Data Nadhi uses MinIO to store failed records and related metadata.
We picked MinIO because it's S3-compatible, lightweight, and makes it easy to migrate to AWS S3 later if needed.


Why MinIO?

  • Failure handling: Stores logs that fail during processing so you don't lose data.
  • S3-compatible: Easy to switch to AWS S3 or other compatible storage down the line.
  • Original and transformed data: Keeps both the original log and what the data looked like when it failed.
  • Durable storage: You can inspect or reprocess failed records later.

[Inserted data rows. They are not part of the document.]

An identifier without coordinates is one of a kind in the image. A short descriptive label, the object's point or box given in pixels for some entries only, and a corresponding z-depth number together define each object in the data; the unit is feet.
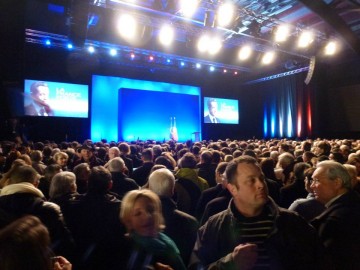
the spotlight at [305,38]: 35.81
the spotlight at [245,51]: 39.14
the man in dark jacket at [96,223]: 7.33
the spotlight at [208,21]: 30.35
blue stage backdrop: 51.70
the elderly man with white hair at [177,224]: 8.23
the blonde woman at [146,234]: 5.73
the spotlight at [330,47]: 38.78
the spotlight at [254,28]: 33.56
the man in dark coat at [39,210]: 7.64
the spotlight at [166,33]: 31.49
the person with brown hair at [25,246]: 3.20
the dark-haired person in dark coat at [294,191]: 11.78
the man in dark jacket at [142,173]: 15.93
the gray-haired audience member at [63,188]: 9.46
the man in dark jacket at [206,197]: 11.33
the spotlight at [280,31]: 34.04
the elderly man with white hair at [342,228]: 5.87
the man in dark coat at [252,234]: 5.02
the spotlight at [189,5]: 26.25
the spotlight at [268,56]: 42.60
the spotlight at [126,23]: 28.43
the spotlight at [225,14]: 28.84
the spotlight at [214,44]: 34.81
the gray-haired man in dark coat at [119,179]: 12.78
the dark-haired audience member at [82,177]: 12.14
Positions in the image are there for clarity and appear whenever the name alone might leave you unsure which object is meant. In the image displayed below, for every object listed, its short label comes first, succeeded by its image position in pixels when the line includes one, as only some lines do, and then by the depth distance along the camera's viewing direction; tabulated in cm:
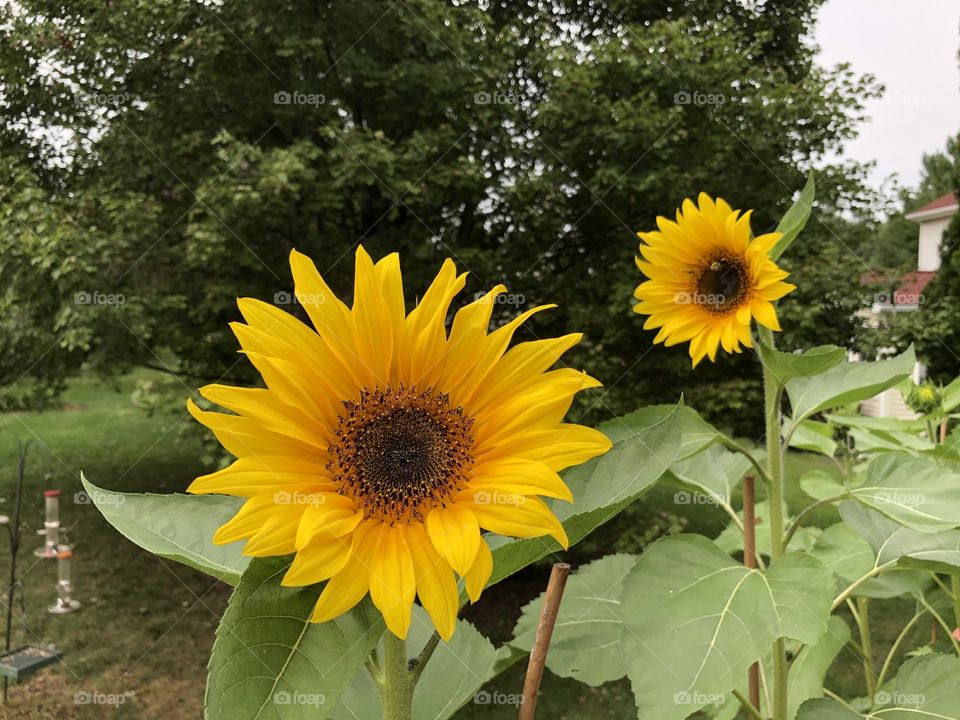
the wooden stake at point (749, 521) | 102
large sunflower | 56
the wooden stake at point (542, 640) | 66
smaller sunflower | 149
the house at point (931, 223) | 1380
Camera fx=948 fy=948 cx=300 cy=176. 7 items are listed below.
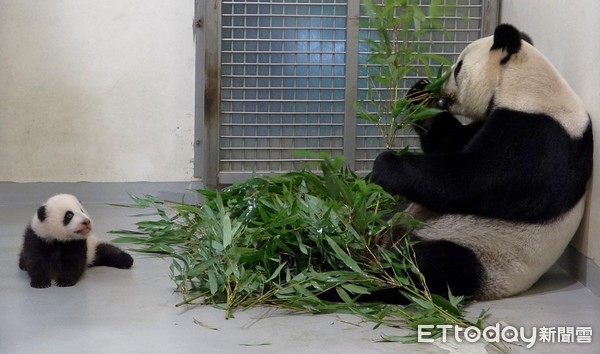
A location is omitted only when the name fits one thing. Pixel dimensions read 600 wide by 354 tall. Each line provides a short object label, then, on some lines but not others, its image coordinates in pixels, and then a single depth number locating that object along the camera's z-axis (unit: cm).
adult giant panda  395
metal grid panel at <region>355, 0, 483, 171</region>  586
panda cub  413
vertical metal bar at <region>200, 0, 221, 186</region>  573
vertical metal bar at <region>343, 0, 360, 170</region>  576
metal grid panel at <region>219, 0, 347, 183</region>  580
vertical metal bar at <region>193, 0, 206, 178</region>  589
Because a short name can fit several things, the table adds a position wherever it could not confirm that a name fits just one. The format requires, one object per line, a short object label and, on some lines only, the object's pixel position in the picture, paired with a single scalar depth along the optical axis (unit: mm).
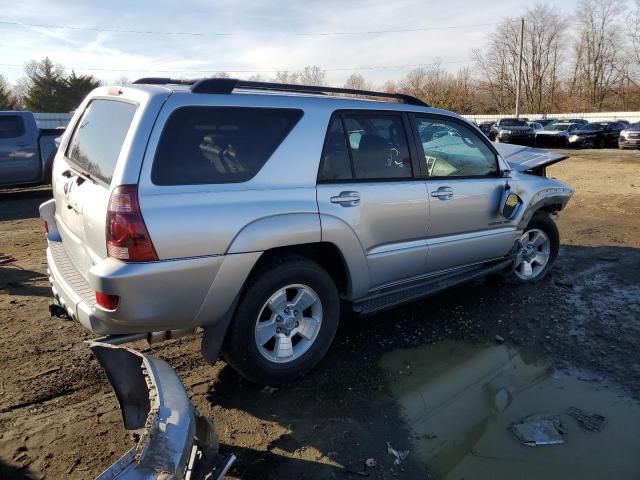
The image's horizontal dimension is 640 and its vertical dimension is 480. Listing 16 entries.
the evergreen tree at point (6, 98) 47525
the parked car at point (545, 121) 35700
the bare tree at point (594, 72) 59781
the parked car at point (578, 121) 31603
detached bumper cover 1944
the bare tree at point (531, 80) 67000
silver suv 2824
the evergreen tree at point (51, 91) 48781
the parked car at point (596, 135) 28953
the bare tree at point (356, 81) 54688
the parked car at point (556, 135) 30000
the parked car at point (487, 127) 30984
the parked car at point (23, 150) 11438
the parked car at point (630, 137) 26844
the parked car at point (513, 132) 29453
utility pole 49281
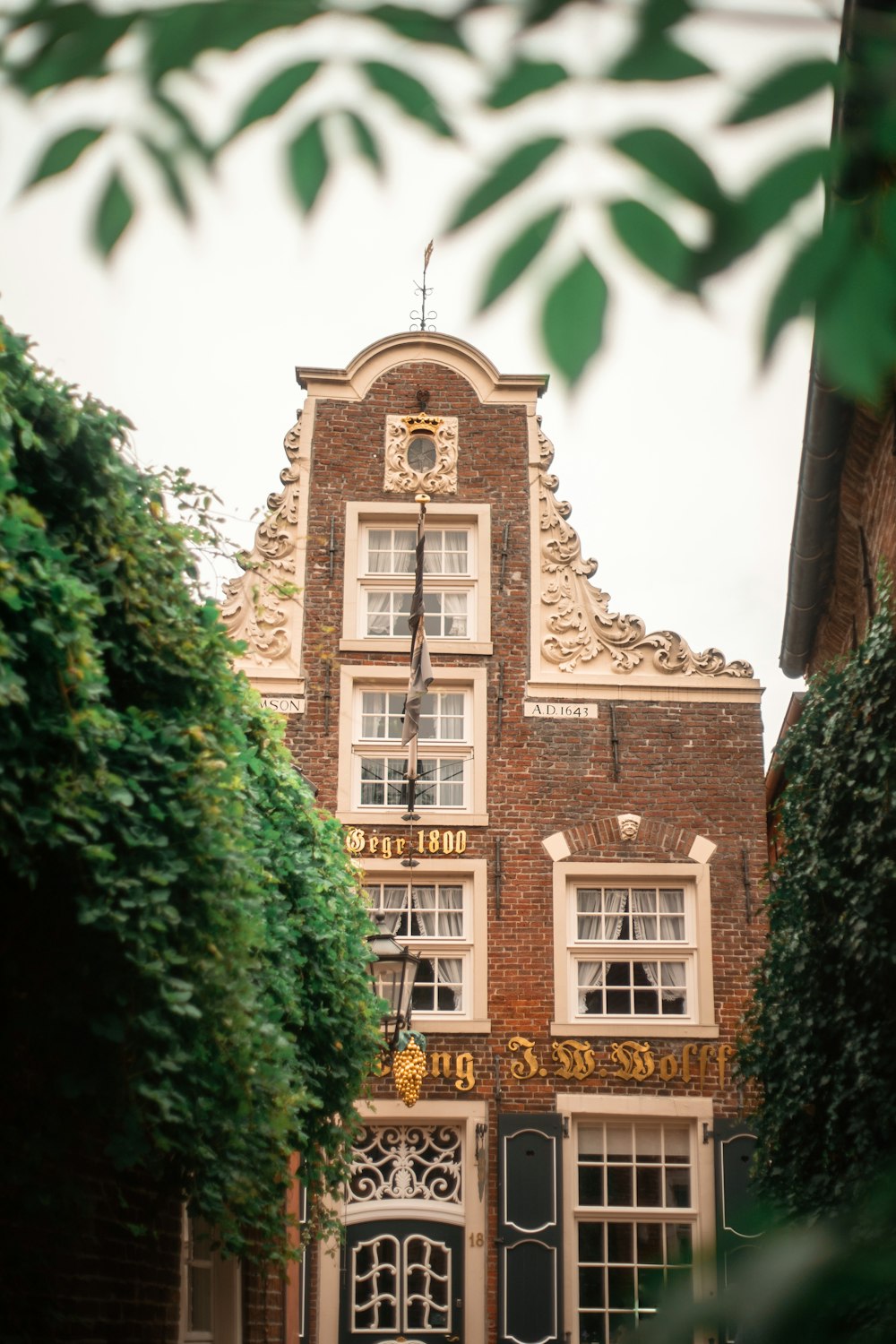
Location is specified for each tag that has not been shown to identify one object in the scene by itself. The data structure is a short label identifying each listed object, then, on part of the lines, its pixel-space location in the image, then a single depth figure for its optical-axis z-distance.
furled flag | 14.78
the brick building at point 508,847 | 14.85
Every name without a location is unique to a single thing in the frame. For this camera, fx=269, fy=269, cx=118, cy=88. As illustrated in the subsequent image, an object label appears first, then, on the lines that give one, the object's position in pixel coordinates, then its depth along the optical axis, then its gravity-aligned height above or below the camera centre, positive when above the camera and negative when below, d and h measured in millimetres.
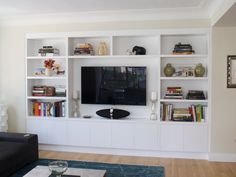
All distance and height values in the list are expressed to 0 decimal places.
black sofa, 3485 -933
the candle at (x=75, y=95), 4910 -196
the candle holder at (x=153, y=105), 4633 -366
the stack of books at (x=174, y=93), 4555 -147
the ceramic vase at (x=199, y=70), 4422 +235
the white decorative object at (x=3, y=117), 4816 -597
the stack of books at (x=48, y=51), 4910 +606
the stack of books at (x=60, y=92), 4952 -143
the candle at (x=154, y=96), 4629 -201
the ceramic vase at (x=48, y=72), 4924 +223
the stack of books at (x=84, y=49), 4785 +625
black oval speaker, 4750 -512
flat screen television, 4734 -13
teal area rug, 3758 -1241
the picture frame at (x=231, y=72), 4293 +198
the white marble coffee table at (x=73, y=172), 2844 -952
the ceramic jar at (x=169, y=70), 4543 +241
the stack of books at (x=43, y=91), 4969 -126
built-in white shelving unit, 4477 -338
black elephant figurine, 4594 +585
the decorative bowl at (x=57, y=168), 2607 -812
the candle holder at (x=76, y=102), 4914 -332
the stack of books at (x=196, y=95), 4465 -177
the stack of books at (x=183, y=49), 4461 +587
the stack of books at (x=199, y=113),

💡 MinIO acts as a "safety net" for the platform - makes sure failed data is stored reliably so you can investigate or retry later.


Failure Log Schema

Each failure log is stored as a JSON object in MinIO. They're organized in folders based on org, project, pipeline, and message IDs.

Fields:

  • timestamp – ISO timestamp of when it failed.
  • organisationId – ID of the org that owns the pipeline.
  • projectId – ID of the project the pipeline is in.
  • pipelineId – ID of the pipeline where the failure happened.
  • messageId – Unique ID for the log message.
  • originalInput – The original log data the system got.
  • currentInput – What the data looked like when it failed (after any partial transformations).
  • error – Object with:
    • message – Error message.
    • type – What type of exception it was.
    • stack – Stack trace.
    • description – Human-readable description of what went wrong.
  • context (optional) – Any extra context added during failure handling.

Storage Structure

  • Folder hierarchy: <organisationId>/<projectId>/<pipelineId>/<messageId>/
  • Filename: <activity_name>-<timestamp>.json
  • Example:
11111111-1111-1111-1111-111111111111/
22222222-2222-2222-2222-222222222222/
33333333-3333-3333-3333-333333333333/
TransformationWorkflow-transform-20251023120000123456.json

Why this works:

  • Organizes failed logs by hierarchy - makes it easy to find records by org, project, and pipeline.
  • Keeps timestamps and activity names in the filename so you can version and inspect things quickly.
  • Stores both the original and current input so you have full traceability of what failed.

💡 This setup makes sure all failures are durable, easy to find, and ready for reprocessing or debugging.